The editorial in a Vatican newspaper came on a day abuse victims protested near St Peter’s Square to demand the pope open files on paedophile clerics and defrock “predator priests”, and a cardinal spoke of a “conspiracy” against the church.

“The prevalent tendency in the media is to ignore the facts and stretch interpretations with the aim of spreading the picture of the Catholic Church as the only one responsible for sexual abuse, something which does not correspond to reality,” the Vatican newspaper said.

There was “clearly an ignoble attempt to strike at Pope Benedict and his closest aides at any cost,” it said.

The editorial challenged a New York Times report about the case of Rev Lawrence Murphy, accused of sexually abusing up to 200 deaf boys in the United States from the 1950s to the 1970s. Among 25 internal church documents the Times posted on its website was a 1996 letter about Murphy to Cardinal Joseph Ratzinger, then the Vatican’s top doctrinal official and now Pope Benedict, showing he had been informed of the case.

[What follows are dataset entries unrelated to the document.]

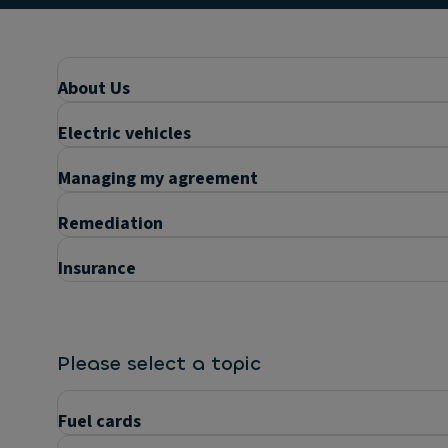
About Us
Electric vehicles
Managing my agreement
Remediation
Insurance
Please select a topic
Fuel cards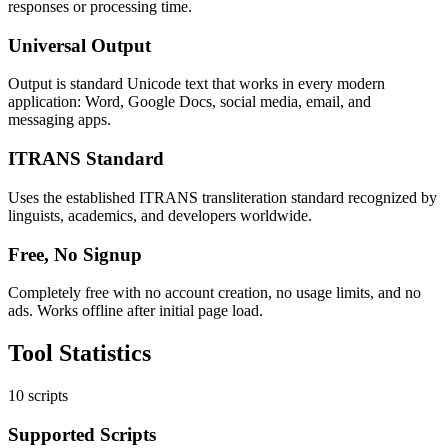
responses or processing time.
Universal Output
Output is standard Unicode text that works in every modern
application: Word, Google Docs, social media, email, and
messaging apps.
ITRANS Standard
Uses the established ITRANS transliteration standard recognized by
linguists, academics, and developers worldwide.
Free, No Signup
Completely free with no account creation, no usage limits, and no
ads. Works offline after initial page load.
Tool
Statistics
10 scripts
Supported Scripts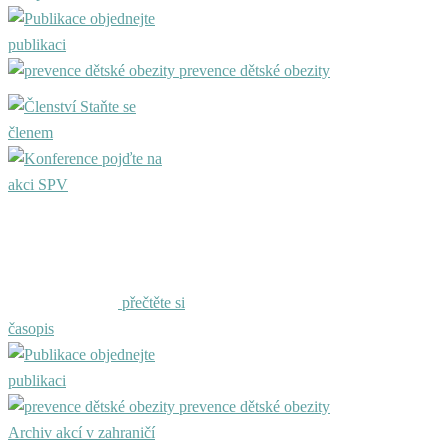
objednejte
publikaci
prevence dětské obezity
Staňte se
členem
pojďte na
akci SPV
přečtěte si
časopis
objednejte
publikaci
prevence dětské obezity
Archiv akcí v zahraničí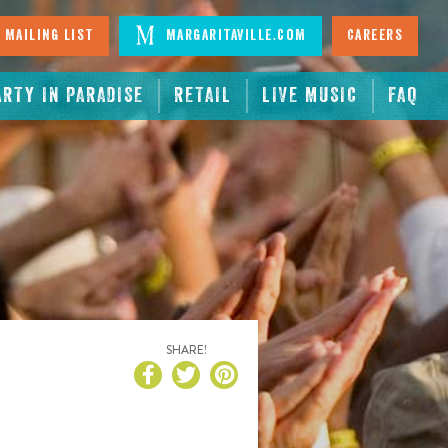
 Mailing List
Margaritaville.com
Careers
ARTY IN PARADISE
RETAIL
LIVE MUSIC
FAQ
SHARE!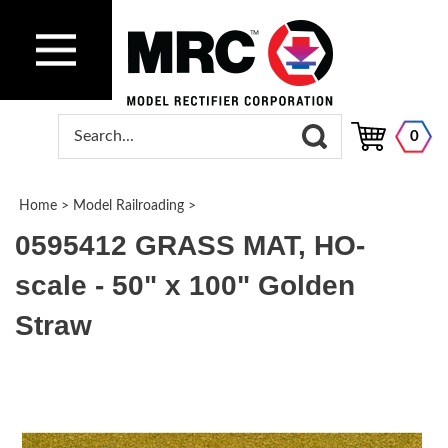
0
Home
>
Model Railroading
>
0595412 GRASS MAT, HO-
scale - 50" x 100" Golden
Straw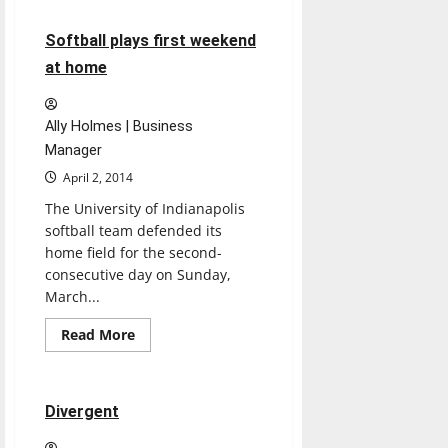
Letter
to
the
6 minutes read
Softball plays first weekend
Editor
at home
Ally Holmes | Business
Manager
April 2, 2014
The University of Indianapolis
softball team defended its
home field for the second-
consecutive day on Sunday,
March...
Movies
Music
Read
Read More
more
Reviews
about
Softball
plays
first
1 minute read
Divergent
weekend
at
home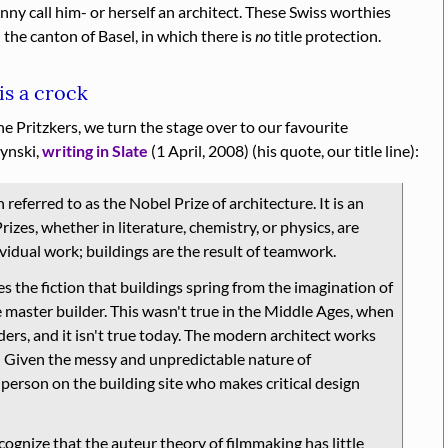
unny call him- or herself an architect. These Swiss worthies
the canton of Basel, in which there is
no
title protection.
is a crock
he Pritzkers, we turn the stage over to our favourite
zynski,
writing in Slate
(1 April, 2008) (his quote, our title line):
 referred to as the Nobel Prize of architecture. It is an
izes, whether in literature, chemistry, or physics, are
ividual work; buildings are the result of teamwork.
s the fiction that buildings spring from the imagination of
 master builder. This wasn't true in the Middle Ages, when
ders, and it isn't true today. The modern architect works
 … Given the messy and unpredictable nature of
e person on the building site who makes critical design
nize that the auteur theory of filmmaking has little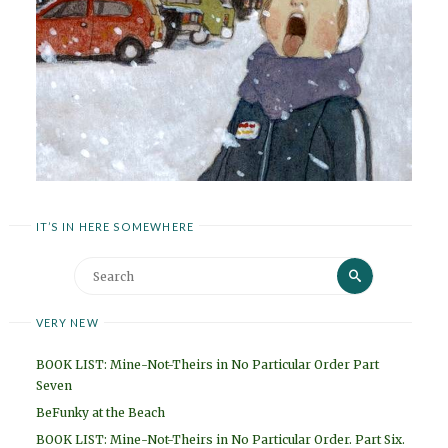
IT’S IN HERE SOMEWHERE
Search
Search
for:
VERY NEW
BOOK LIST: Mine-Not-Theirs in No Particular Order Part
Seven
BeFunky at the Beach
BOOK LIST: Mine-Not-Theirs in No Particular Order. Part Six.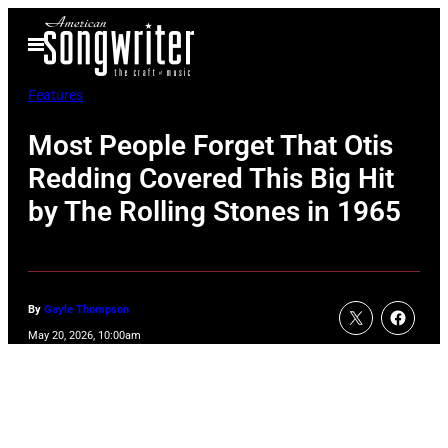
Skip
Open
to
Menu
content
Features
Most People Forget That Otis
Redding Covered This Big Hit
by The Rolling Stones in 1965
By
Gayle Thompson
May 20, 2026, 10:00am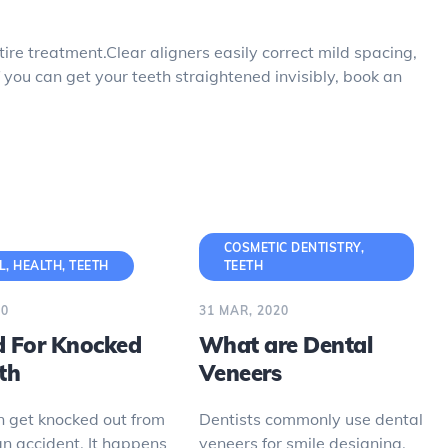
ire treatment.Clear aligners easily correct mild spacing,
 you can get your teeth straightened invisibly, book an
COSMETIC DENTISTRY
,
L
,
HEALTH
,
TEETH
TEETH
20
31 MAR, 2020
id For Knocked
What are Dental
th
Veneers
n get knocked out from
Dentists commonly use dental
an accident. It happens
veneers for smile designing.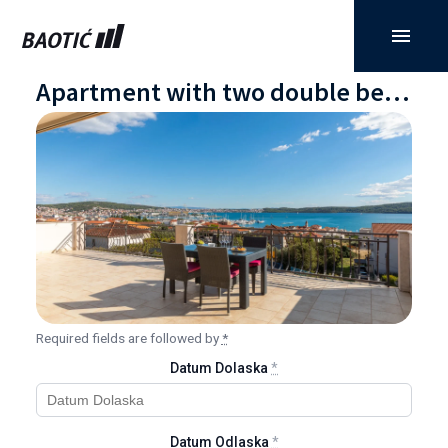
Apartment with two double bedrooms, balcony, and sea view
Required fields are followed by
*
Datum Dolaska
*
Datum Odlaska
*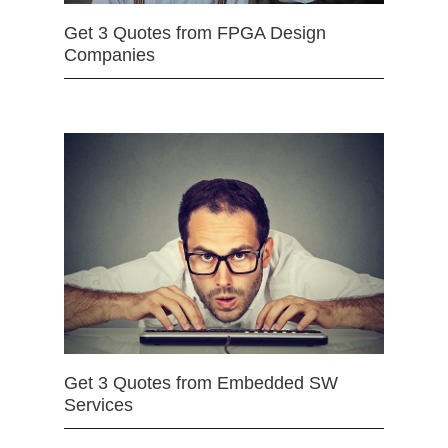
Get 3 Quotes from FPGA Design
Companies
Get 3 Quotes from Embedded SW
Services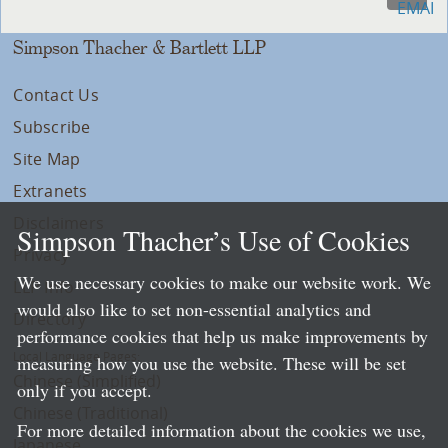
Simpson Thacher & Bartlett LLP
Contact Us
Subscribe
Site Map
Extranets
Disclaimers
Simpson Thacher’s Use of Cookies
Privacy
We use necessary cookies to make our website work. We
LLP Info
would also like to set non-essential analytics and
Directory
performance cookies that help us make improvements by
Local Language Pages:
measuring how you use the website. These will be set
Chinese (Simplified)
only if you accept.
Chinese (Traditional)
For more detailed information about the cookies we use,
Japanese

Ratzinger’s deputy first advised a secret disciplinary trial but reversed that in 1998 after Murphy appealed directly to Ratzinger for clemency. The priest died later that year.

The Vatican newspaper said: “There was no cover-up in the case of Father Murphy”. The Vatican said earlier he was not disciplined because church laws do not require automatic punishment.

The report came amid mounting allegations of sexual abuse by priests in Europe and pressure on bishops, mostly in Ireland, to resign for failing to report cases to civil authorities.

Yesterday morning, four leaders of the US-based Survivor Network of those Abused by Priests (SNAP), all of whom were sexually abused by priests, held a protest and news conference outside the Vatican.